Literally millions of people have signed up for these services—Safaricom alone claims to have more than 5 million registered users for M-Pesa. If there was any doubt that there is pent up demand for financial services in the developing world, a crowd of 5 million remitters should resolve it. The response that banks in Kenya are having to the success of M-Pesa also suggests that Safaricom is most definitely on to something: In December of last year, a group of banks reportedly lobbied the Kenyan finance minister to audit M-Pesa, in an effort to have the service shut down. Bankers claim that their concern is primarily that Safaricom is providing a financial service without the regulatory infrastructure to support it, and that people might lose their money. But might the response primarily be driven by fear that another player has come in and captured a potentially lucrative customer base that banks have to date been unwilling or unable to serve?

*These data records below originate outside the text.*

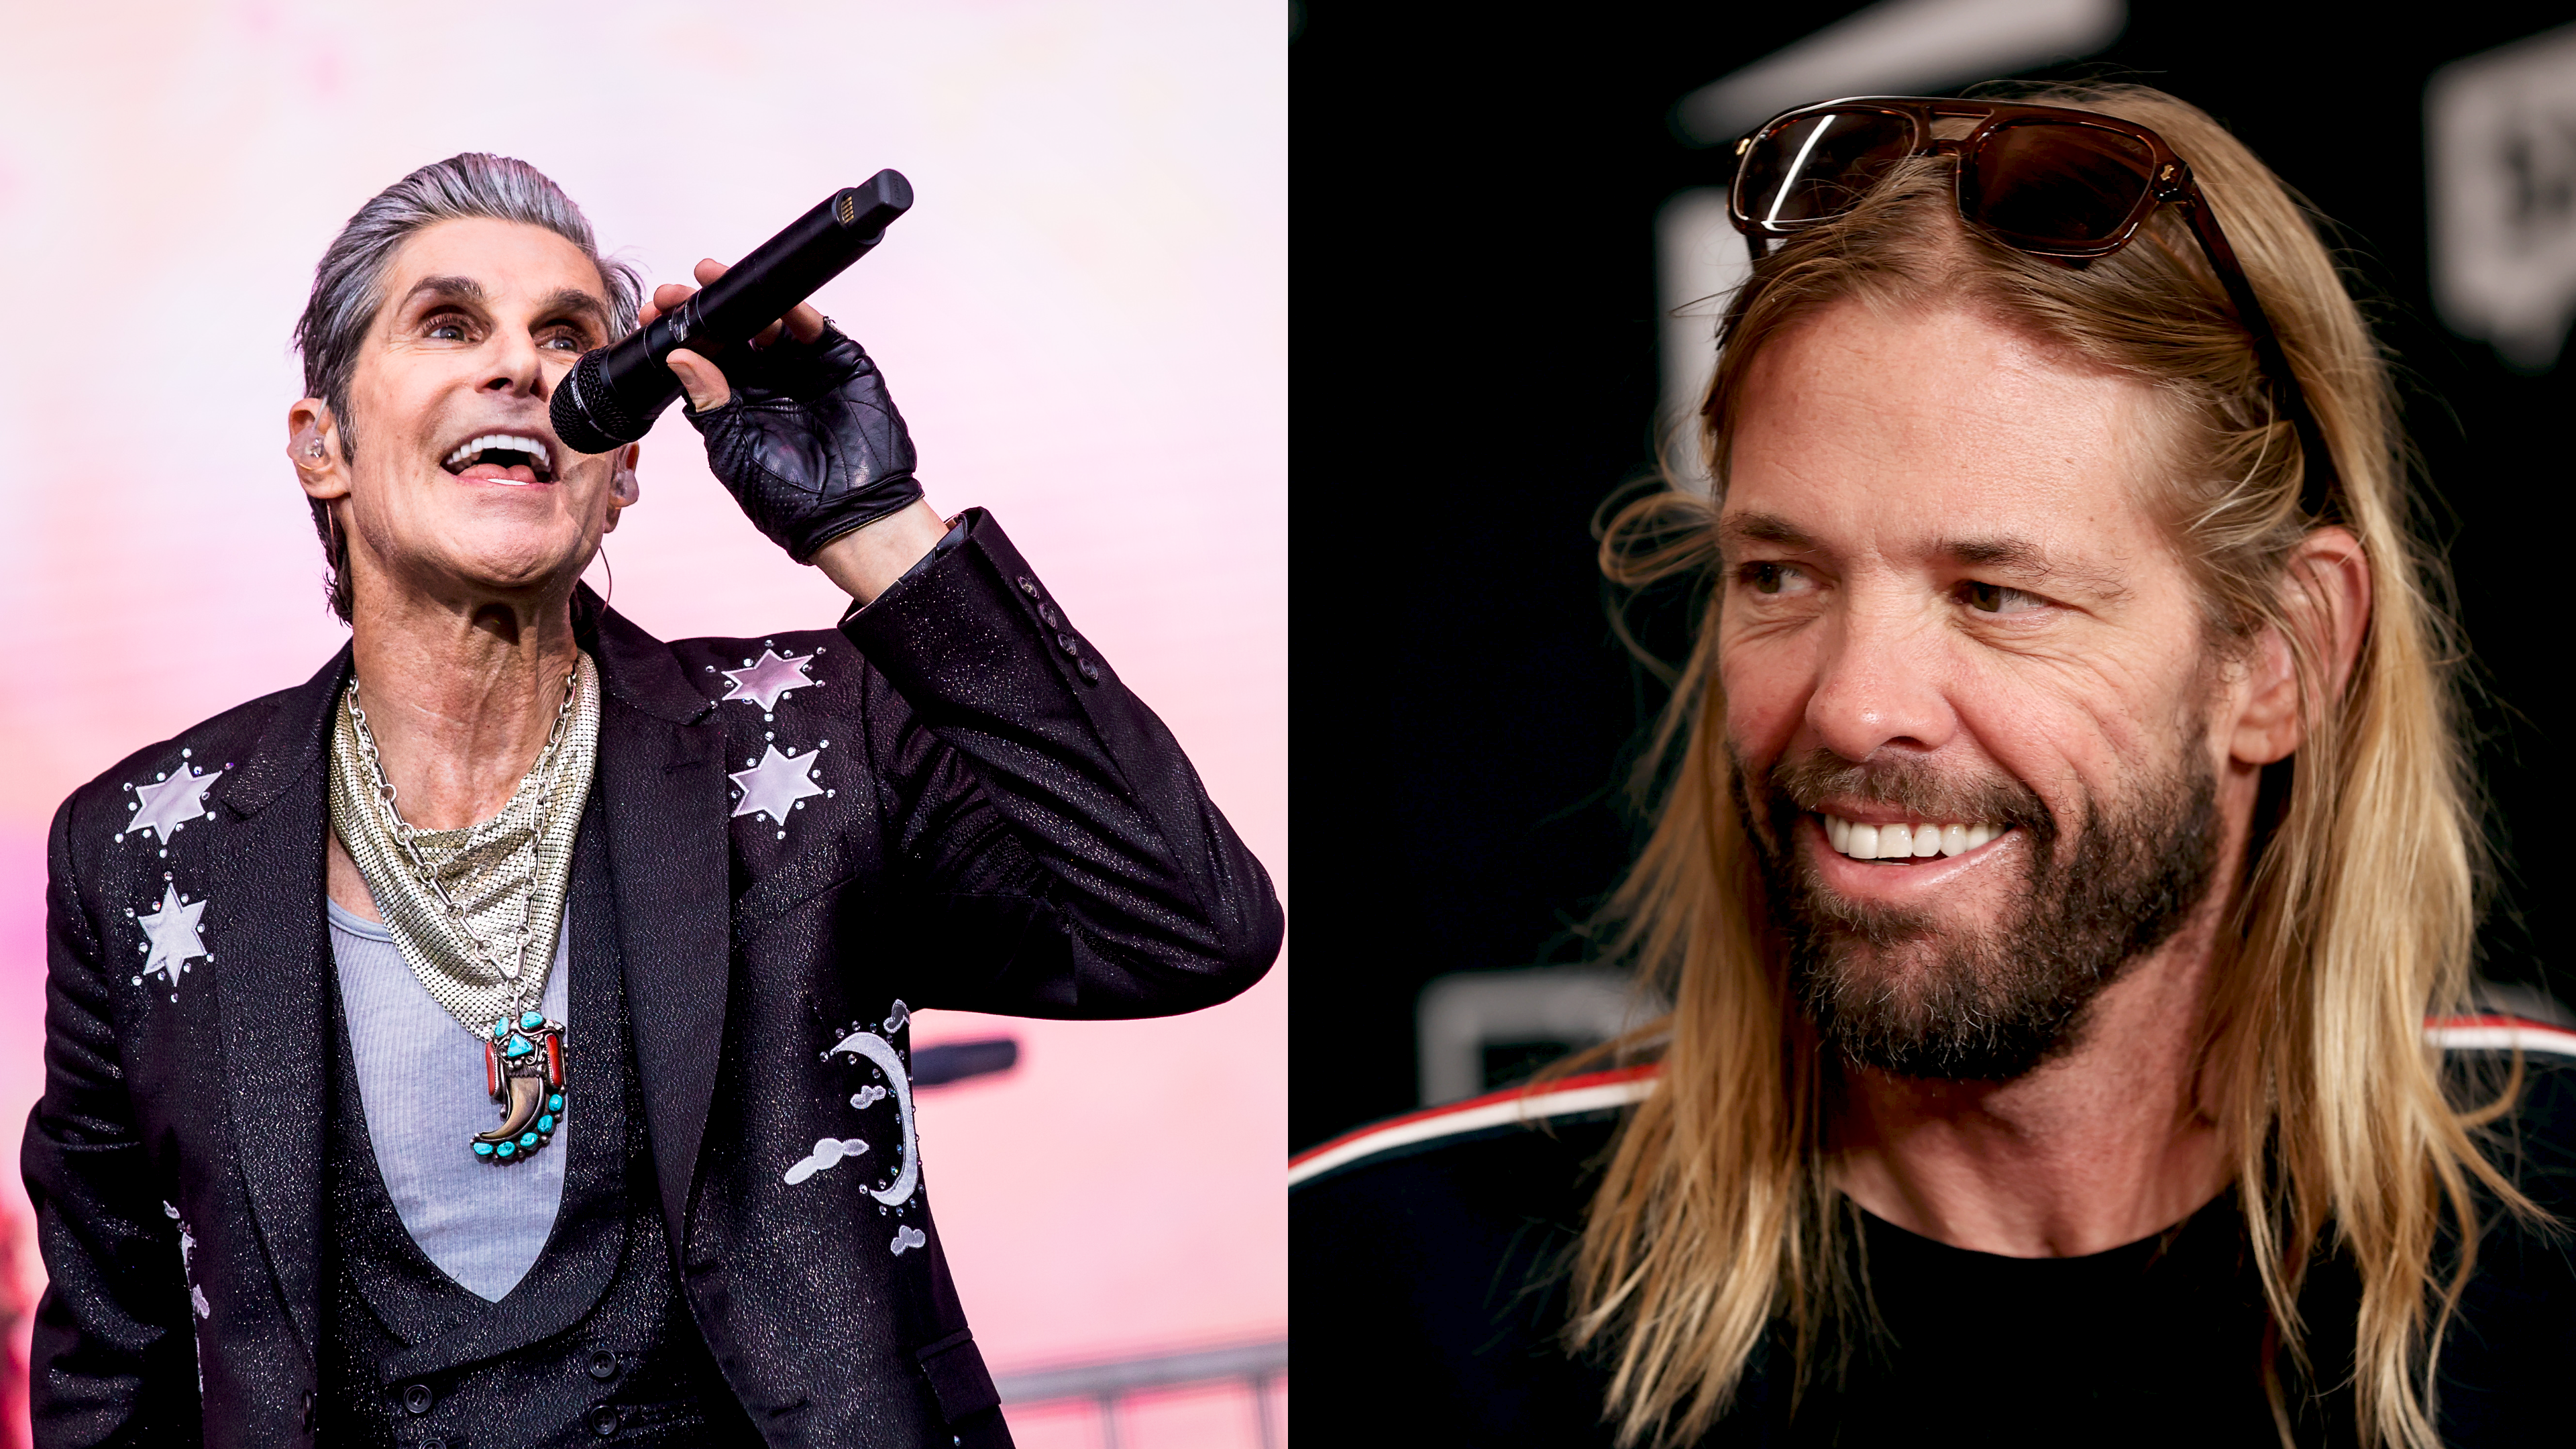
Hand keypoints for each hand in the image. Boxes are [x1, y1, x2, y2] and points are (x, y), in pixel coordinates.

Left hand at [649, 259, 925, 563]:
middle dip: (702, 306)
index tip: (653, 312)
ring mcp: (801, 369)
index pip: (699, 358)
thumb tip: (678, 357)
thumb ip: (710, 403)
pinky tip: (773, 298)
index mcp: (733, 404)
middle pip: (729, 332)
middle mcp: (764, 381)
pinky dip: (795, 310)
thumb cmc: (791, 501)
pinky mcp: (838, 362)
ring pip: (767, 321)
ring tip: (715, 282)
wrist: (854, 517)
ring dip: (743, 300)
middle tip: (676, 290)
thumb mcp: (736, 451)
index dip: (677, 332)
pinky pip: (813, 328)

As satisfying as it might be to dismiss banks as conservative dinosaurs, the banking community should not be entirely overlooked as providers of services to the poor. A favored position among development experts is that access to formal financial services improves individual and household well-being among the poor, by promoting savings and providing access to capital, among other things. Services like M-Pesa allow remitters to keep more of their cash and send it safely. Yet people could profit from other services as well. M-Pesa could conceivably be doctored into an ad hoc savings mechanism, where individuals “remit” funds, but the recipient (maybe a household member) does not pick them up for a period of time, but it is not likely to become much more than that. The poor need a range of financial services, not just remittances, a fact recognized last week by the UK’s Department for International Development (DFID—a co-sponsor, incidentally, of M-Pesa) announcement of an initiative aimed at developing mobile banking offerings in developing countries. First among the countries mentioned was Kenya, though it also included Pakistan, Nigeria, Ghana and others. Investment, plus a bit of competitive pressure from unexpected sources, may encourage banks to be more creative about how they develop offerings for under-served individuals.